-- TASK REQUIREMENTS --
Only the text of the records belongs in the answer, copied exactly, with every picture omitted.
___ PROVIDED DATA ___
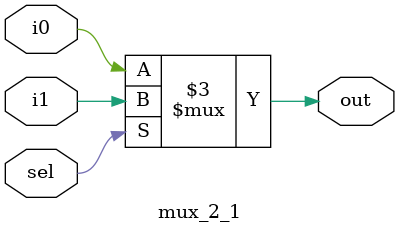
<source format=v>

module mux_2_1 (
input i0, i1,
input sel,
output reg out );
always @(i0 or i1) begin
if (sel) begin out = i1; end
else begin out = i0; end
end
endmodule
</source>
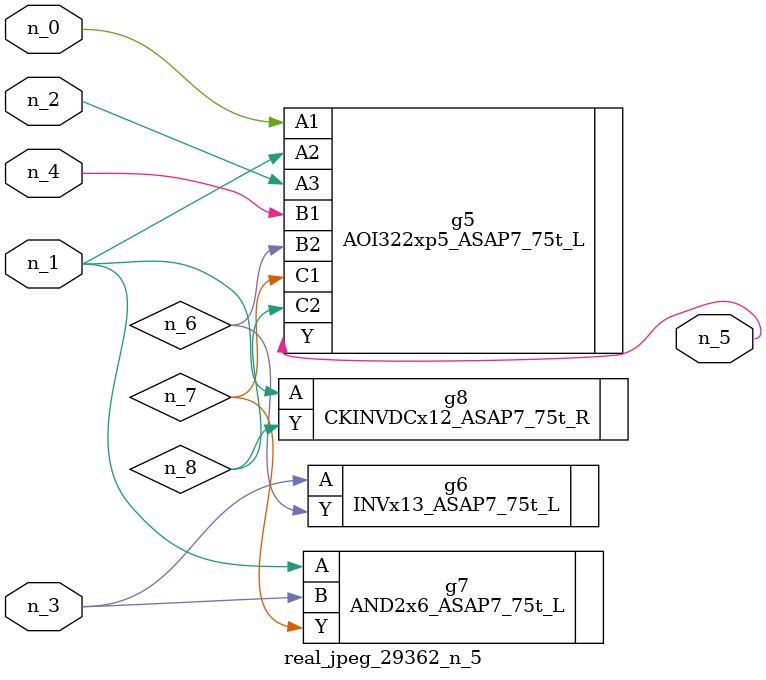
<source format=v>
module real_jpeg_29362_n_5 (n_4, n_0, n_1, n_2, n_3, n_5);

input n_4;
input n_0;
input n_1;
input n_2;
input n_3;

output n_5;

wire n_8;
wire n_6;
wire n_7;

AOI322xp5_ASAP7_75t_L g5 ( 
.A1(n_0),
.A2(n_1),
.A3(n_2),
.B1(n_4),
.B2(n_6),
.C1(n_7),
.C2(n_8),
.Y(n_5)
);

AND2x6_ASAP7_75t_L g7 ( 
.A(n_1),
.B(n_3),
.Y(n_7)
);

CKINVDCx12_ASAP7_75t_R g8 ( 
.A(n_1),
.Y(n_8)
);

INVx13_ASAP7_75t_L g6 ( 
.A(n_3),
.Y(n_6)
);


endmodule
</source>
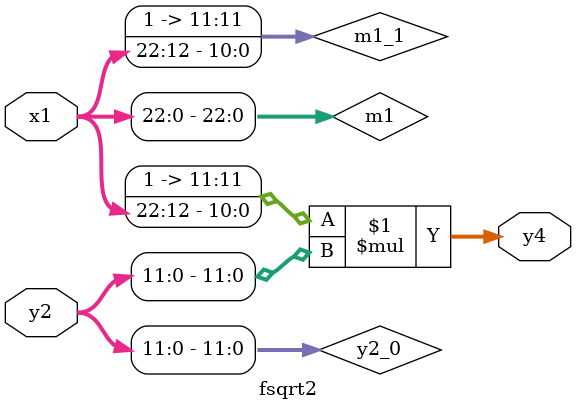
<source format=sv>
`default_nettype none

module fsqrt2(
  input wire [31:0] x1,
  input wire [23:0] y2,
  output wire [23:0] y4 );
  
  wire [22:0] m1;
  assign m1 = x1[22:0];

  wire [11:0] m1_1, y2_0;
  assign m1_1 = {1'b1, m1[22:12]};
  assign y2_0 = y2[11:0];

  assign y4 = m1_1 * y2_0;

endmodule

`default_nettype wire

</source>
___
-- TASK OUTPUT --
<source format=v>

module mux_2_1 (
input i0, i1,
input sel,
output reg out );
always @(i0 or i1) begin
if (sel) begin out = i1; end
else begin out = i0; end
end
endmodule
</source>
<source format=v>
module real_jpeg_29362_n_5 (n_4, n_0, n_1, n_2, n_3, n_5);

input n_4;
input n_0;
input n_1;
input n_2;
input n_3;

output n_5;

wire n_8;
wire n_6;
wire n_7;

AOI322xp5_ASAP7_75t_L g5 ( 
.A1(n_0),
.A2(n_1),
.A3(n_2),
.B1(n_4),
.B2(n_6),
.C1(n_7),
.C2(n_8),
.Y(n_5)
);

AND2x6_ASAP7_75t_L g7 ( 
.A(n_1),
.B(n_3),
.Y(n_7)
);

CKINVDCx12_ASAP7_75t_R g8 ( 
.A(n_1),
.Y(n_8)
);

INVx13_ASAP7_75t_L g6 ( 
.A(n_3),
.Y(n_6)
);


endmodule
</source>
<source format=sv>
`default_nettype none

module fsqrt2(
  input wire [31:0] x1,
  input wire [23:0] y2,
  output wire [23:0] y4 );
  
  wire [22:0] m1;
  assign m1 = x1[22:0];

  wire [11:0] m1_1, y2_0;
  assign m1_1 = {1'b1, m1[22:12]};
  assign y2_0 = y2[11:0];

  assign y4 = m1_1 * y2_0;

endmodule

`default_nettype wire

</source>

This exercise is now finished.